Indefinida, disputa pela nomeação do partido começa com votação em Iowa

São Paulo

As próximas semanas serão decisivas para o Partido Democrata, com o começo da seleção que levará ao nome que vai concorrer contra Donald Trump nas eleições presidenciais de novembro. A primeira etapa desse processo é o caucus —assembleia de eleitores— de Iowa, nesta segunda-feira (3).

A votação funciona desde 1970 como forte indicador do desempenho de um candidato nas disputas seguintes. Os concorrentes que se saírem mal no estado do Centro-Oeste tendem a cair fora das próximas fases, que se alternam entre caucuses e primárias nos 50 estados e alguns territórios do país até junho.

A próxima data importante é a Super Terça, em 3 de março, quando serão escolhidos cerca de 40% dos delegados que representarão os candidatos de seus estados na convenção nacional do partido.

O grande evento em Milwaukee, em julho, vai nomear oficialmente o adversário de Trump —terceiro presidente da história dos EUA a ter o impeachment aprovado pela Câmara dos Deputados

Há 11 nomes na disputa pela indicação final do Partido Democrata.
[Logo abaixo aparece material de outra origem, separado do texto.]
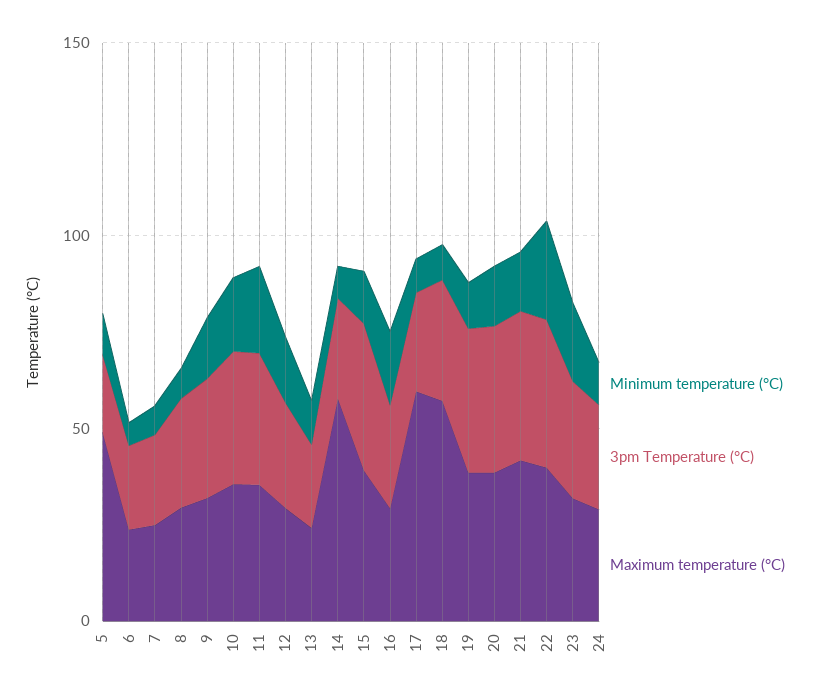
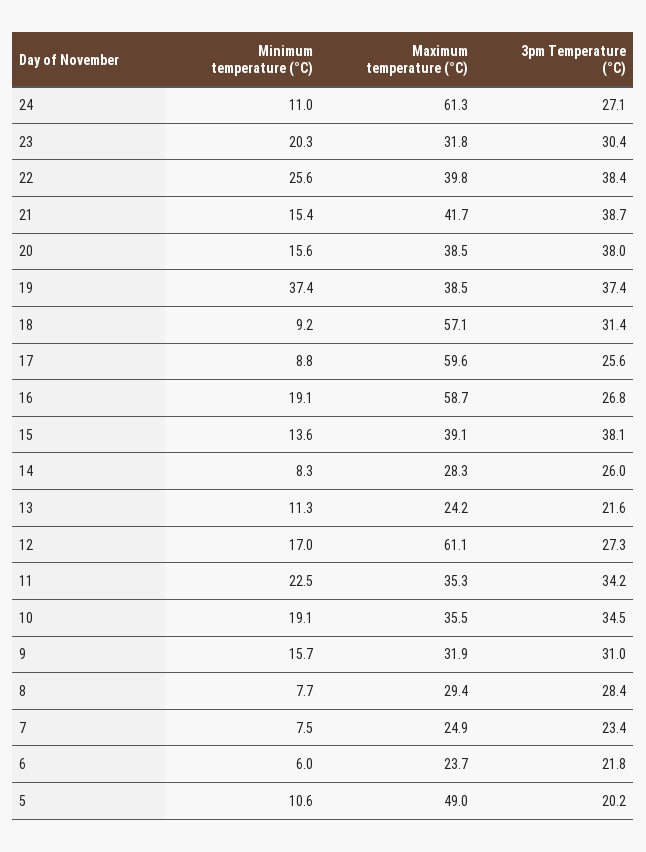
  {
    "Minimum temperature (°C)": {
      "5": 10.6,
      "6": 6,
      "7": 7.5,
      "8": 7.7,
      "9": 15.7,
      "10": 19.1,
      "11": 22.5,
      "12": 17,
      "13": 11.3,
      "14": 8.3,
      "15": 13.6,
      "16": 19.1,
      "17": 8.8,
      "18": 9.2,
-     "19": 10,
+     "19": 37.4,
      "20": 15.6,
      "21": 15.4,
      "22": 25.6,
      "23": 20.3,
      "24": 11
    },
    "3pm Temperature (°C)": {
      "5": 20.2,
      "6": 21.8,
      "7": 23.4,
      "8": 28.4,
      "9": 31,
      "10": 34.5,
      "11": 34.2,
      "12": 27.3,
      "13": 21.6,
      "14": 26,
      "15": 38.1,
      "16": 26.8,
      "17": 25.6,
      "18": 31.4,
      "19": 37.4,
      "20": 38,
      "21": 38.7,
      "22": 38.4,
      "23": 30.4,
      "24": 27.1
    },
    "Maximum temperature (°C)": {
      "5": 49,
      "6": 23.7,
      "7": 24.9,
      "8": 29.4,
      "9": 31.9,
      "10": 35.5,
      "11": 35.3,
-     "12": 30,
+     "12": 61.1,
      "13": 24.2,
-     "14": 60,
+     "14": 28.3,
      "15": 39.1,
-     "16": 30,
+     "16": 58.7,
      "17": 59.6,
      "18": 57.1,
      "19": 38.5,
      "20": 38.5,
      "21": 41.7,
      "22": 39.8,
      "23": 31.8,
-     "24": 30
+     "24": 61.3
    }
  }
O vencedor deve sair da trinca Joe Biden, Bernie Sanders e Elizabeth Warren.

A Folha preparou breves perfis dos principais candidatos democratas, para ninguém passar vergonha na hora em que o assunto das eleições americanas vier à tona na mesa de jantar com os amigos.

Da esquerda para a direita: Joe Biden (de óculos escuros), Amy Klobuchar, Elizabeth Warren e Bernie Sanders, em evento na Carolina do Sul - Sean Rayford - 20.jan.20/Getty Images/AFP
 

Perguntas e respostas

Qual a diferença entre caucus e primária?
Ambas são formas de seleção de delegados, líderes locais que vão à convenção nacional democrata confirmar o voto de seus estados. Neste evento será anunciado formalmente quem vai concorrer contra Donald Trump. Ganha o candidato que tiver o maior número de delegados.
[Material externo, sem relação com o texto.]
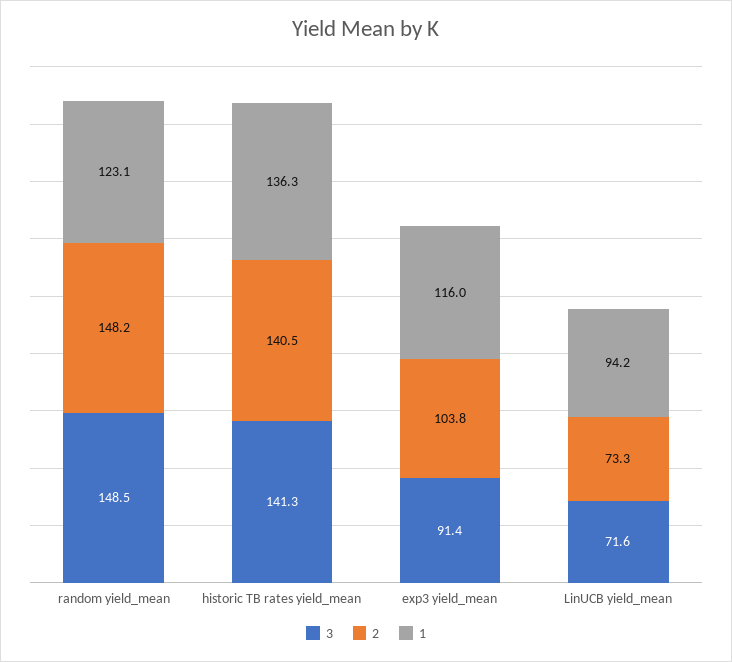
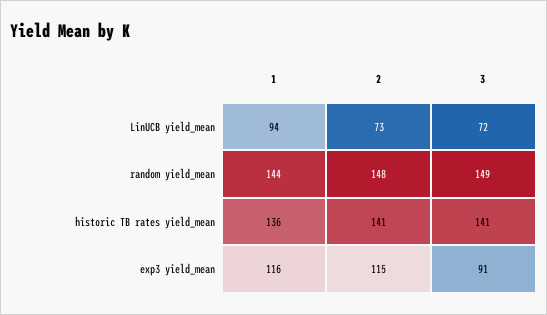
  {
    "3": {
      "random yield_mean": 148.5,
      "historic TB rates yield_mean": 141.3,
      "exp3 yield_mean": 91.4,
      "LinUCB yield_mean": 71.6
    },
    "2": {
      "random yield_mean": 148.2,
      "historic TB rates yield_mean": 140.5,
-     "exp3 yield_mean": 103.8,
+     "exp3 yield_mean": 115,
      "LinUCB yield_mean": 73.3
    },
    "1": {
-     "random yield_mean": 123.1,
+     "random yield_mean": 144,
      "historic TB rates yield_mean": 136.3,
      "exp3 yield_mean": 116,
      "LinUCB yield_mean": 94.2
    }
  }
Caucus é uma assembleia de eleitores nas quais o voto não é secreto. Reunidos em uma escola local, por exemplo, os eleitores levantam a mão ou se separam em grupos, mostrando assim qual candidato querem apoiar. Uma contagem de cabeças é realizada e, se um candidato não atingir um limite mínimo de apoio (em geral 15% dos presentes), os membros daquele grupo se realinham com outros grupos antes da contagem final.

Primária é a votação direta e secreta no candidato escolhido, com cédulas em urnas. As primárias podem ser de dois tipos. Na versão aberta, os eleitores podem votar em qualquer candidato, independentemente de sua filiação política: um eleitor filiado aos democratas pode votar em um candidato republicano, e vice-versa. Na fechada, os eleitores votam apenas em candidatos do partido ao qual são filiados.

O processo é igual em todos os estados?
Não. Cada estado tem suas próprias regras para caucuses e primárias e, por isso, as diretrizes de um mesmo partido podem variar de um estado para outro. Estados podem até não realizar primárias, como foi o caso de alguns deles em 2016, quando Trump era o óbvio nome republicano na corrida.

Há primárias republicanas?
Sim, na maioria dos estados. Mas as chances dos oponentes de Trump —Joe Walsh, ex-deputado de Illinois, e William F. Weld, ex-governador de Massachusetts— são nulas.